[Saved data entries]
--

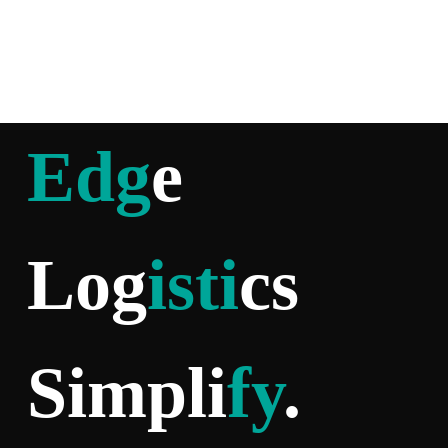
Edg
e
Log
isti
cs
Simpli
fy
.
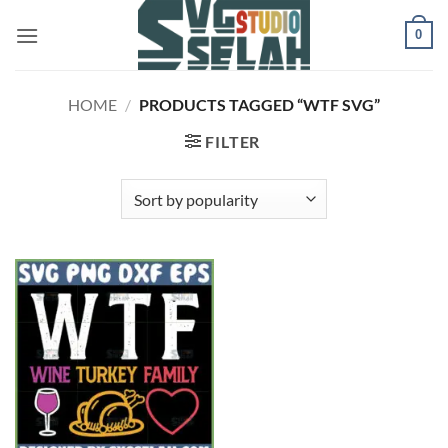
Skip
0
to
content
HOME
/
PRODUCTS TAGGED “WTF SVG”
FILTER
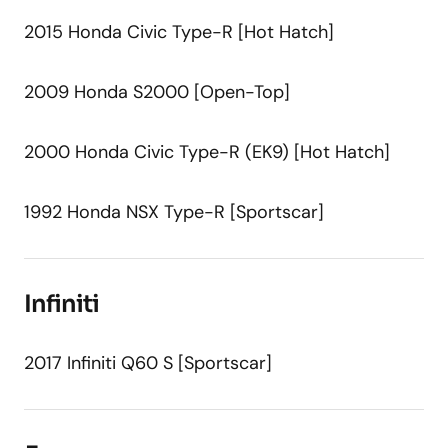
2015 Honda Civic Type-R [Hot Hatch]
2009 Honda S2000 [Open-Top]
2000 Honda Civic Type-R (EK9) [Hot Hatch]
1992 Honda NSX Type-R [Sportscar]
Infiniti
2017 Infiniti Q60 S [Sportscar]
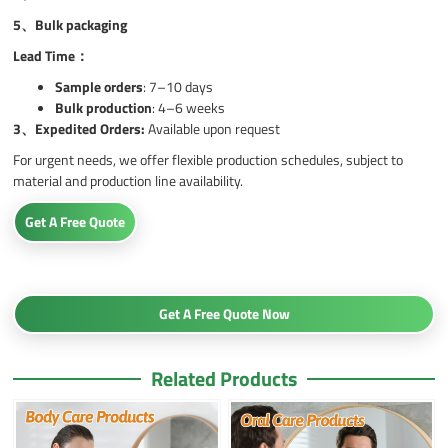
5、
Bulk packaging
Lead Time：
Sample orders
: 7–10 days
Bulk production
: 4–6 weeks
3、
Expedited Orders:
Available upon request
For urgent needs, we offer flexible production schedules, subject to
material and production line availability.
Get A Free Quote
Get A Free Quote Now
Related Products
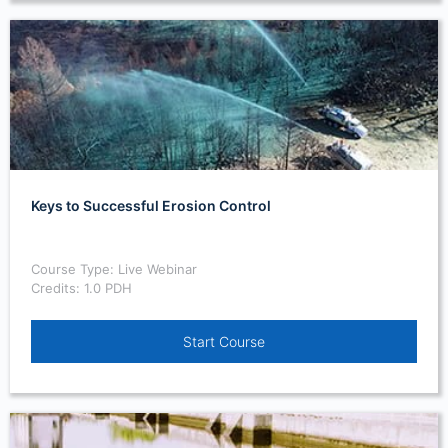
Keys to Successful Erosion Control
Course Type: Live Webinar
Credits: 1.0 PDH
Start Course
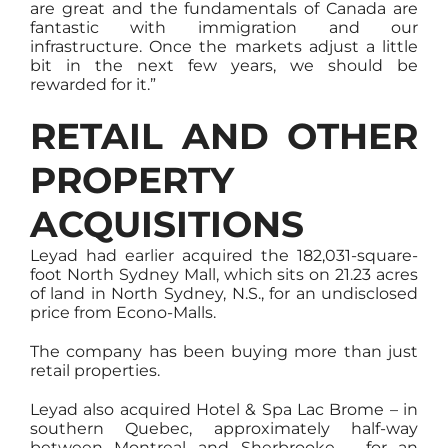
are great and the fundamentals of Canada are
fantastic with immigration and our
infrastructure. Once the markets adjust a little
bit in the next few years, we should be
rewarded for it.”
RETAIL AND OTHER
PROPERTY
ACQUISITIONS
Leyad had earlier acquired the 182,031-square-
foot North Sydney Mall, which sits on 21.23 acres
of land in North Sydney, N.S., for an undisclosed
price from Econo-Malls.
The company has been buying more than just
retail properties.
Leyad also acquired Hotel & Spa Lac Brome – in
southern Quebec, approximately half-way
between Montreal and Sherbrooke – for an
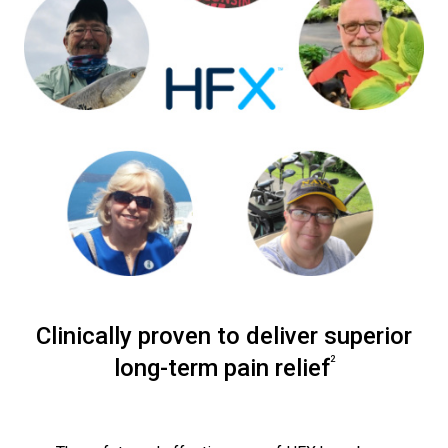
Clinically proven to deliver superior
2
long-term pain relief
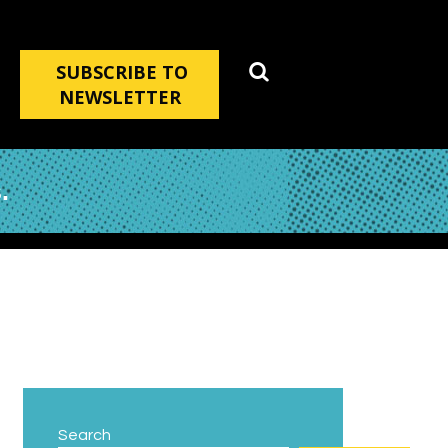
SUBSCRIBE TO
NEWSLETTER
.
Search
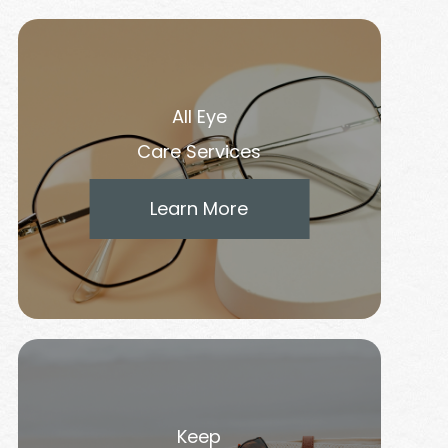
All Eye
Care Services
Learn More
Keep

--

EXERCISE
Would you filter the entries above and keep each line that has the word "Civic"?

RESPONSE TO THIS TASK
2015 Honda Civic Type-R [Hot Hatch]
2000 Honda Civic Type-R (EK9) [Hot Hatch]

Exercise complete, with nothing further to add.